Problem requirements
Reproduce the part of the records that runs from the start through the line containing "5: (1047, 402)", substituting "0-indexed" for "zero-indexed" and leaving everything else unchanged. Omit the pictures.

=======

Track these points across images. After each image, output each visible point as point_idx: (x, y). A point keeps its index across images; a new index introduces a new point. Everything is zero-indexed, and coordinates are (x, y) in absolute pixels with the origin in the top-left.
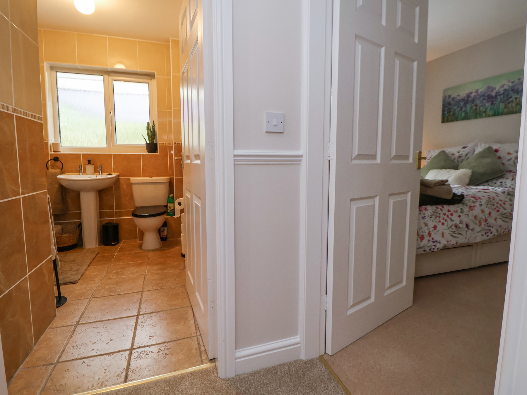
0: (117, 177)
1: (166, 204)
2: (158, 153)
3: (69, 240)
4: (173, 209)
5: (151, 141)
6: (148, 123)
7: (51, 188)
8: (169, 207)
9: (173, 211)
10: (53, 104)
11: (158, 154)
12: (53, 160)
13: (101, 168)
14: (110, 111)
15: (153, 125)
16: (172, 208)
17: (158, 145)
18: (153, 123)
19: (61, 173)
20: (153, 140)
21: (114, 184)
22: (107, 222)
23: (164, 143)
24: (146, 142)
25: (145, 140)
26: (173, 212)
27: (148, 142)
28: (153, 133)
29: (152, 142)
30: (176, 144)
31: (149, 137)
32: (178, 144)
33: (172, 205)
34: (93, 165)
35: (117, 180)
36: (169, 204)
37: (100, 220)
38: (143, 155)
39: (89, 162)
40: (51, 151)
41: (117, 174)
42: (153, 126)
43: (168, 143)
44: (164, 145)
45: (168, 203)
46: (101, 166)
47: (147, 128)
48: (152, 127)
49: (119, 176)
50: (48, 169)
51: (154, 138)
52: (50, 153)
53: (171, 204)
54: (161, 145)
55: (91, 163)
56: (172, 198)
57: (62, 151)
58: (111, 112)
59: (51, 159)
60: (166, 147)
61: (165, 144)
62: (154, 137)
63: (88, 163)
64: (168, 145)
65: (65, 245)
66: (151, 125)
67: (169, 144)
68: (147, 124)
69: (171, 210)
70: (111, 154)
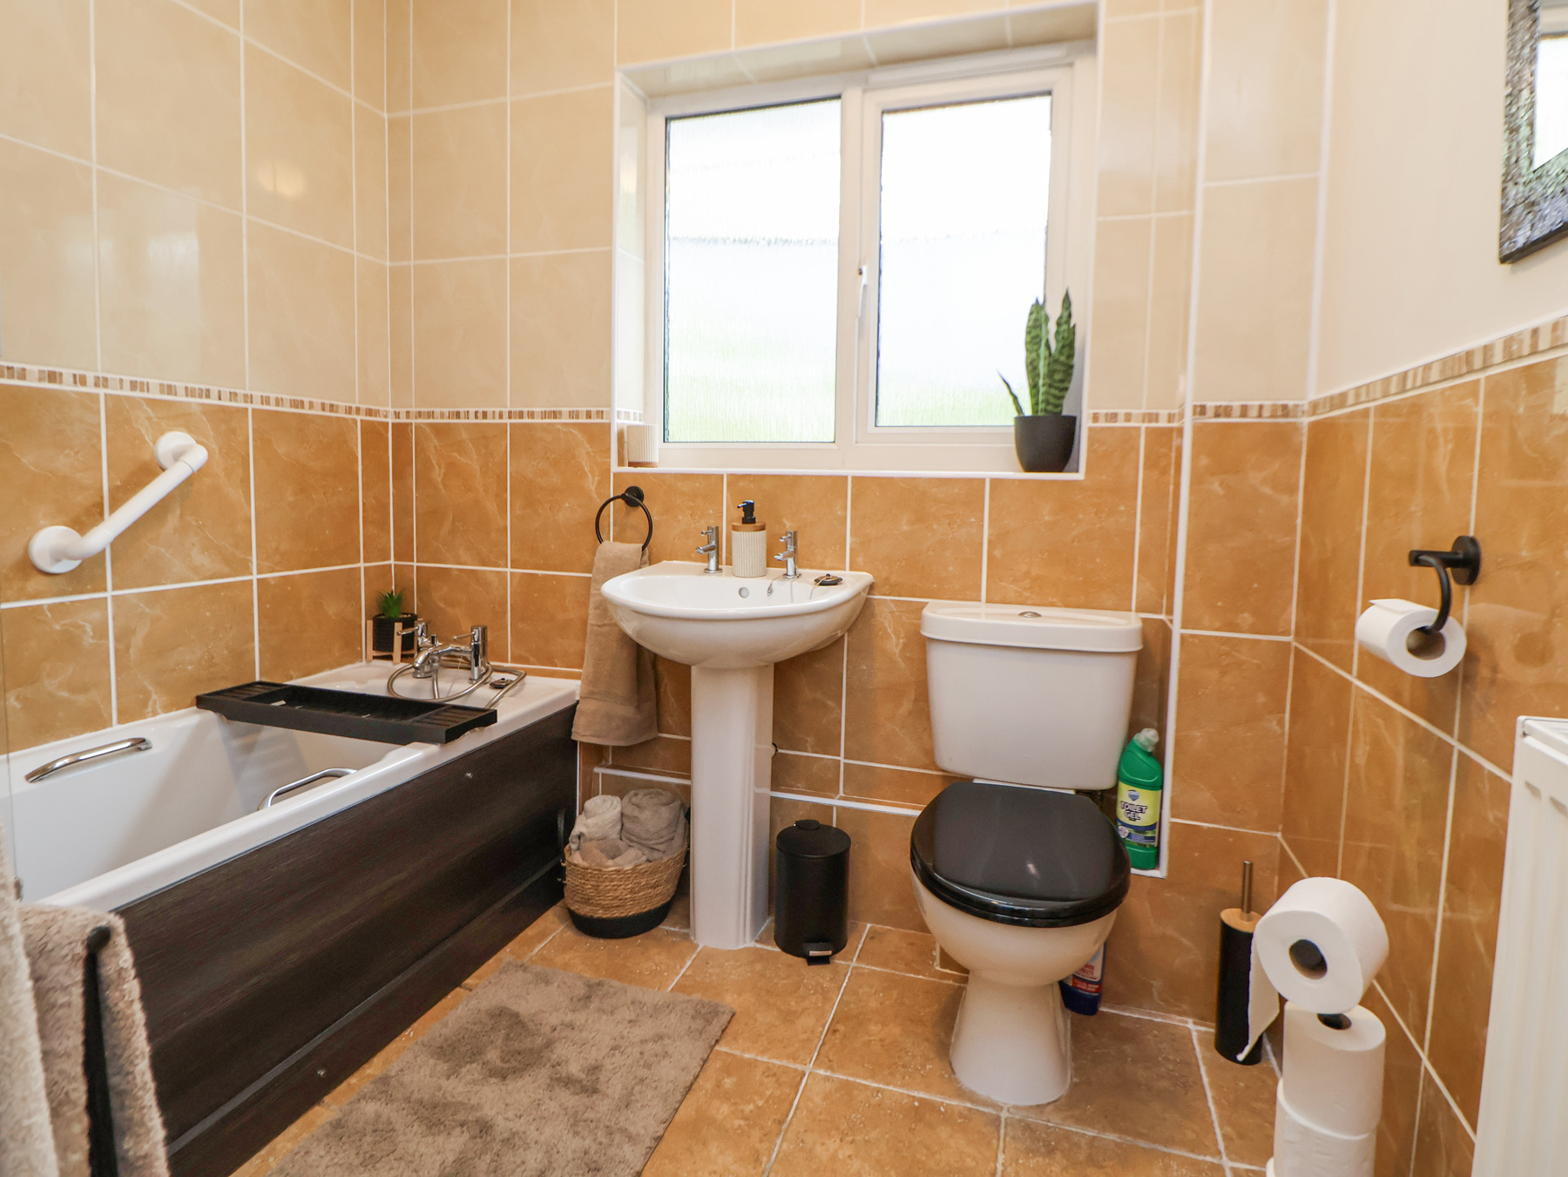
0: (864, 595)
1: (1103, 781)
2: (1077, 471)
3: (632, 891)
4: (1152, 827)
5: (1047, 402)
6: (1038, 308)
7: (599, 626)
8: (1125, 805)
9: (1149, 834)
10: (645, 259)
11: (1079, 476)
12: (620, 501)
13: (795, 544)
14: (860, 264)
15: (1066, 314)
16: (1145, 820)
17: (1085, 426)
18: (1067, 302)
19: (646, 558)
20: (1056, 397)
21: (849, 631)
22: (801, 815)
23: (1121, 412)
24: (1019, 409)
25: (1015, 398)
26: (1147, 843)
27: (1028, 412)
28: (1063, 358)
29: (1050, 408)
30: (1210, 412)
31: (1034, 387)
32: (1217, 415)
33: (1146, 798)
34: (762, 528)
35: (861, 613)
36: (1125, 792)
37: (773, 800)
38: (996, 482)
39: (748, 515)
40: (621, 463)
41: (866, 578)
42: (1060, 318)
43: (1143, 411)
44: (1120, 424)
45: (1119, 777)
46: (795, 533)
47: (1028, 333)
48: (1059, 324)
49: (871, 588)
50: (601, 541)
51: (1061, 385)
52: (615, 468)
53: (1139, 791)
54: (1102, 424)
55: (753, 521)
56: (1150, 755)
57: (664, 459)
58: (864, 269)
59: (616, 495)
60: (1129, 436)
61: (1128, 417)
62: (1062, 381)
63: (745, 521)
64: (1144, 426)
65: (617, 914)
66: (1054, 311)
67: (1150, 421)
68: (1031, 313)
69: (1138, 830)
70: (846, 477)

=======

Task output
Track these points across images. After each image, output each visible point as point_idx: (x, y). A point keeps its index across images; a new index introduces a new point. Everything is 0-indexed, and coordinates are (x, y) in absolute pixels with the origin in the top-left.
0: (117, 177)
1: (166, 204)
2: (158, 153)
3: (69, 240)
4: (173, 209)
5: (151, 141)
6: (148, 123)
7: (51, 188)
8: (169, 207)
9: (173, 211)
10: (53, 104)
11: (158, 154)
12: (53, 160)
13: (101, 168)
14: (110, 111)
15: (153, 125)
16: (172, 208)
17: (158, 145)
18: (153, 123)
19: (61, 173)
20: (153, 140)
21: (114, 184)
22: (107, 222)
23: (164, 143)
24: (146, 142)
25: (145, 140)
26: (173, 212)
27: (148, 142)
28: (153, 133)
29: (152, 142)
30: (176, 144)
31: (149, 137)
32: (178, 144)
33: (172, 205)
34: (93, 165)
35: (117, 180)
36: (169, 204)
37: (100, 220)
38: (143, 155)
39: (89, 162)
40: (51, 151)
41: (117, 174)
42: (153, 126)
43: (168, 143)
44: (164, 145)
45: (168, 203)
46: (101, 166)
47: (147, 128)
48: (152, 127)
49: (119, 176)
50: (48, 169)
51: (154, 138)
52: (50, 153)
53: (171, 204)
54: (161, 145)
55: (91, 163)
56: (172, 198)
57: (62, 151)
58: (111, 112)
59: (51, 159)
60: (166, 147)
61: (165, 144)
62: (154, 137)
63: (88, 163)
64: (168, 145)
65: (65, 245)
66: (151, 125)
67: (169, 144)
68: (147, 124)
69: (171, 210)
70: (111, 154)
0: (864, 595)
1: (1103, 781)
2: (1077, 471)
3: (632, 891)
4: (1152, 827)
5: (1047, 402)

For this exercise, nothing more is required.